Example 6 (Geometry): A circle is inscribed in a square of side 10 cm. The radius is 5 cm. The diagonal of the square is $10\sqrt{2}$ cm. The ratio of the circle's circumference to the square's diagonal is $\frac{2\pi(5)}{10\sqrt{2}} = \frac{\pi}{\sqrt{2}}$. Rationalising gives $\frac{\pi\sqrt{2}}{2}$, a much cleaner expression for further use.
Important Questions
Q1: Is it always necessary to rationalise the denominator?
While not strictly "wrong" to leave a surd in the denominator, it is a strong mathematical convention. In school exams, you are almost always required to present your answer with a rationalised denominator unless instructed otherwise. It is considered the simplified, standard form.
Q2: What if the denominator is a sum of three terms, like 1 + \sqrt{2} + \sqrt{3}?
This becomes more advanced. The technique involves using a "conjugate" that is based on more complex algebraic identities, not just the difference of squares. For elementary and high school levels, you will primarily deal with denominators that are single surds or two-term sums/differences.
Q3: Can the numerator contain surds after rationalisation?
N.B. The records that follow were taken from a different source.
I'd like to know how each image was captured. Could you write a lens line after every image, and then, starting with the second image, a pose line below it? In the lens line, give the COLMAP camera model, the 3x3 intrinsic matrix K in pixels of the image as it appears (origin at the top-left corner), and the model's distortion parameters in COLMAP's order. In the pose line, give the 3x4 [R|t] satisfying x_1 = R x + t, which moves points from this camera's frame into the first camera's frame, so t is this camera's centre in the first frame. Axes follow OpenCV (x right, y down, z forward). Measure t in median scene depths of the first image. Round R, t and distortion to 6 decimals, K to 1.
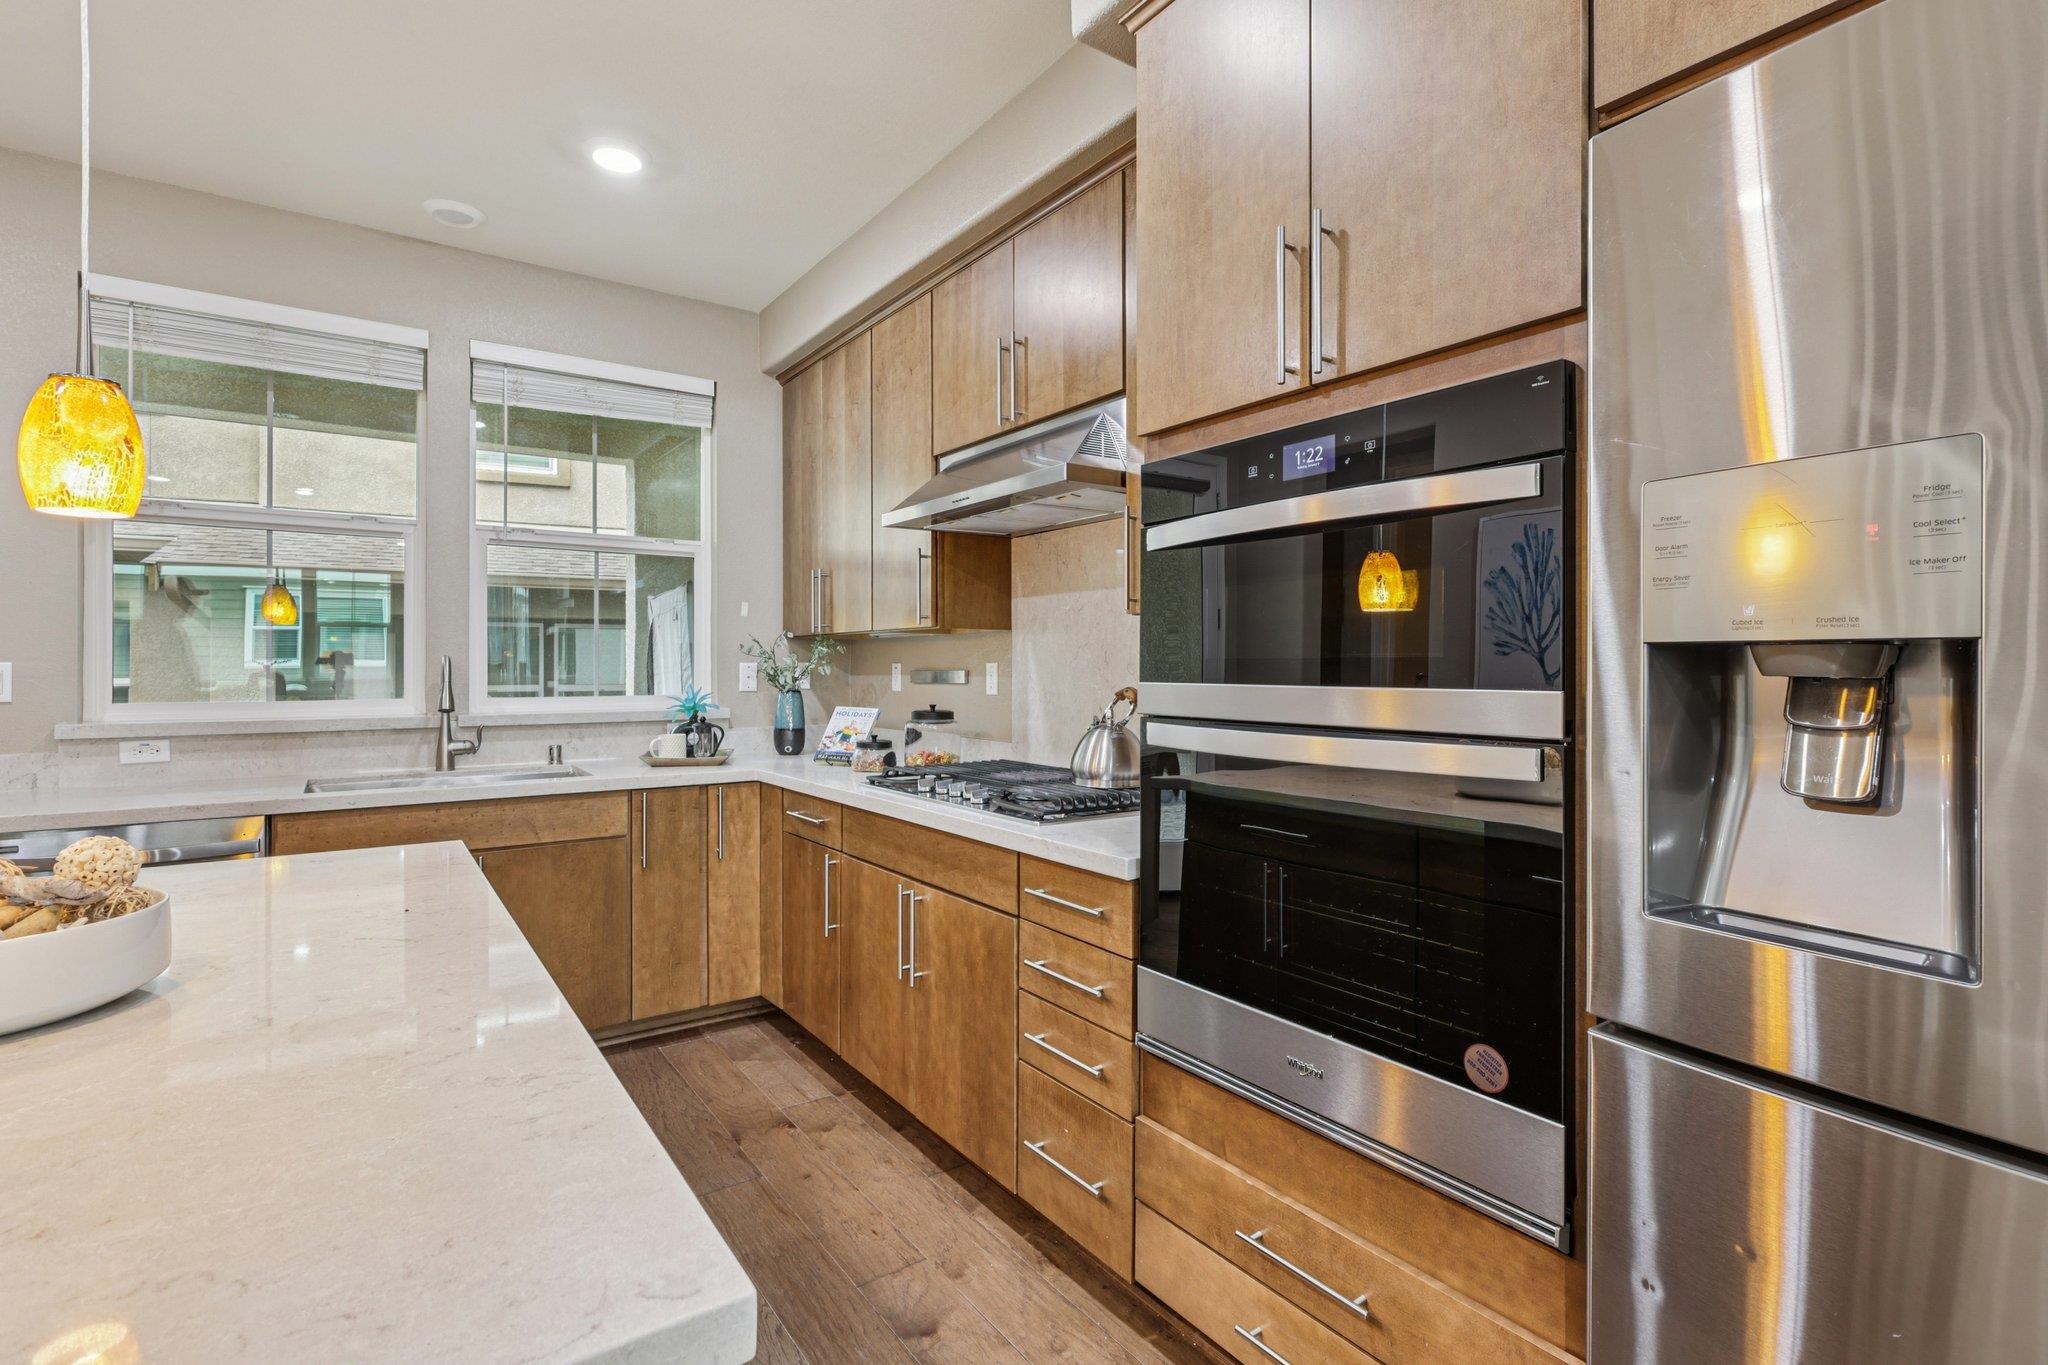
lens RADIAL K [[957.3, 0, 1030.6], [0, 957.3, 666.5], [0, 0, 1]] dist [-0.001086, 0.000688]
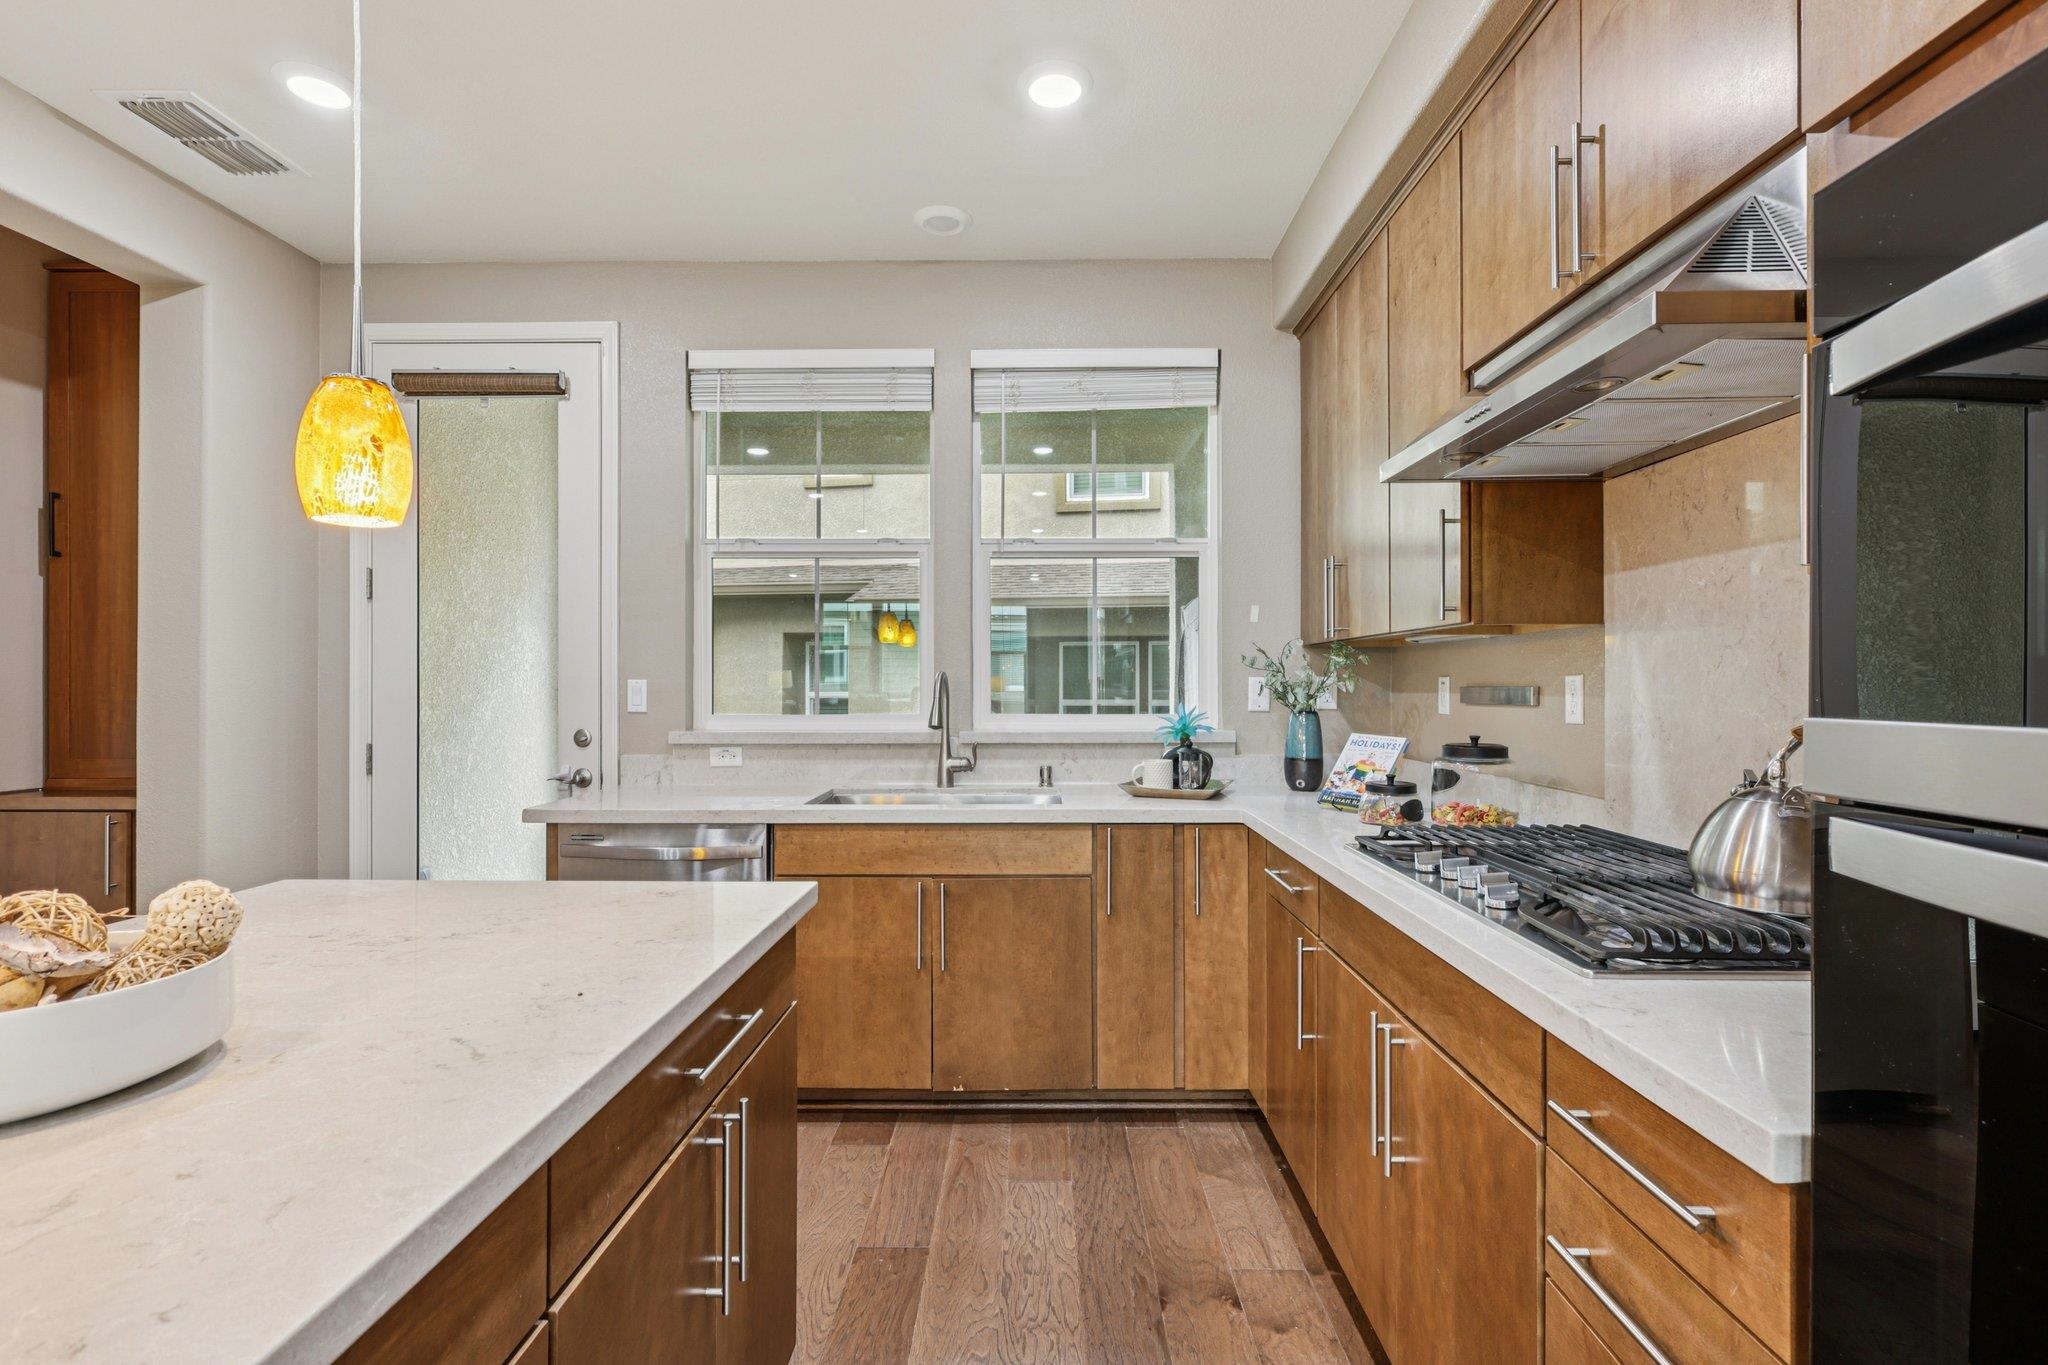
lens RADIAL K [[957.3, 0, 1032.7], [0, 957.3, 682.6], [0, 0, 1]] dist [-0.001086, 0.000688]
pose [[0.810103, -0.001133, -0.586286, 0.049433], [0.001504, 0.999999, 0.000145, 0.000291], [0.586286, -0.000999, 0.810104, 0.272568]]
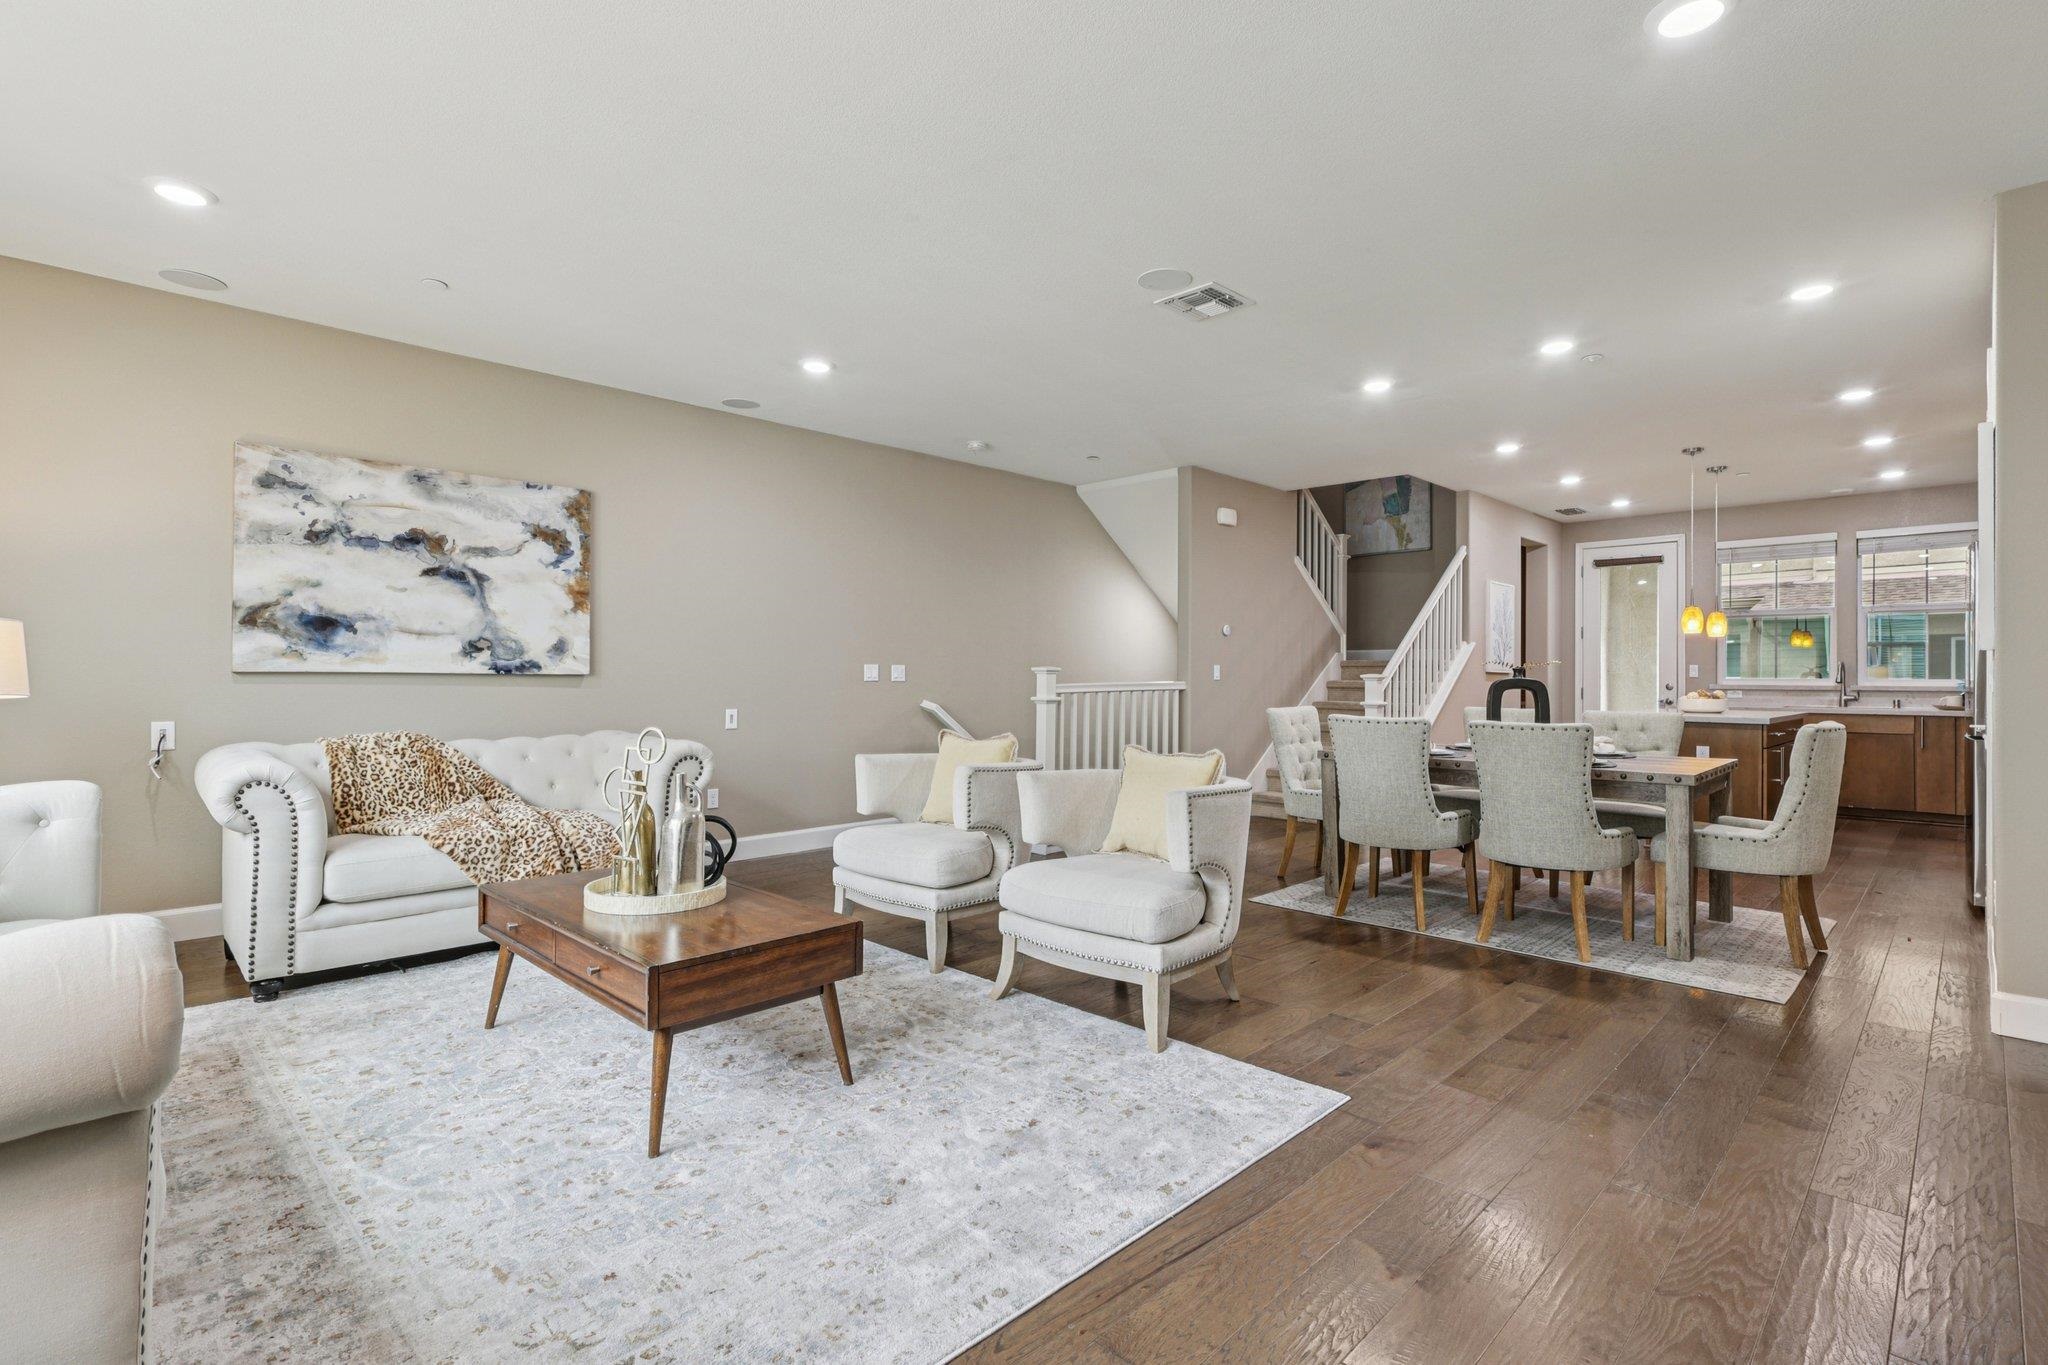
lens RADIAL K [[957.3, 0, 1032.2], [0, 957.3, 670.5], [0, 0, 1]] dist [-0.001086, 0.000688]
pose [[0.167529, -0.005056, -0.985854, 1.656816], [-0.001129, 0.999985, -0.005320, 0.031838], [0.985867, 0.002005, 0.167521, -1.668720]]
Absolutely yes. The goal is only to make the denominator a rational number. The numerator can be any simplified expression, often containing surds. For example, rationalising $\frac{2}{\sqrt{5}}$ gives $\frac{2\sqrt{5}}{5}$, which is perfectly acceptable.
Footnote
1 Surd: An irrational number that can be expressed as the root of a rational number, especially a non-perfect square root (e.g., $\sqrt{2}, \sqrt[3]{5}$). The term often refers specifically to such roots.
2 Conjugate: In the context of rationalising denominators, the conjugate of a binomial expression $a + b$ is $a - b$. Multiplying a binomial by its conjugate results in the difference of squares, $a^2 - b^2$, which eliminates any surd terms if $b$ is a surd.
3 Rational Number: A number that can be expressed as a fraction $\frac{p}{q}$ where $p$ and $q$ are integers and $q \neq 0$. Examples include $7, -\frac{1}{2}, 0.75$.
4 Difference of Squares: A fundamental algebraic identity: $(a - b)(a + b) = a^2 - b^2$. This is the key tool for rationalising denominators involving sums or differences.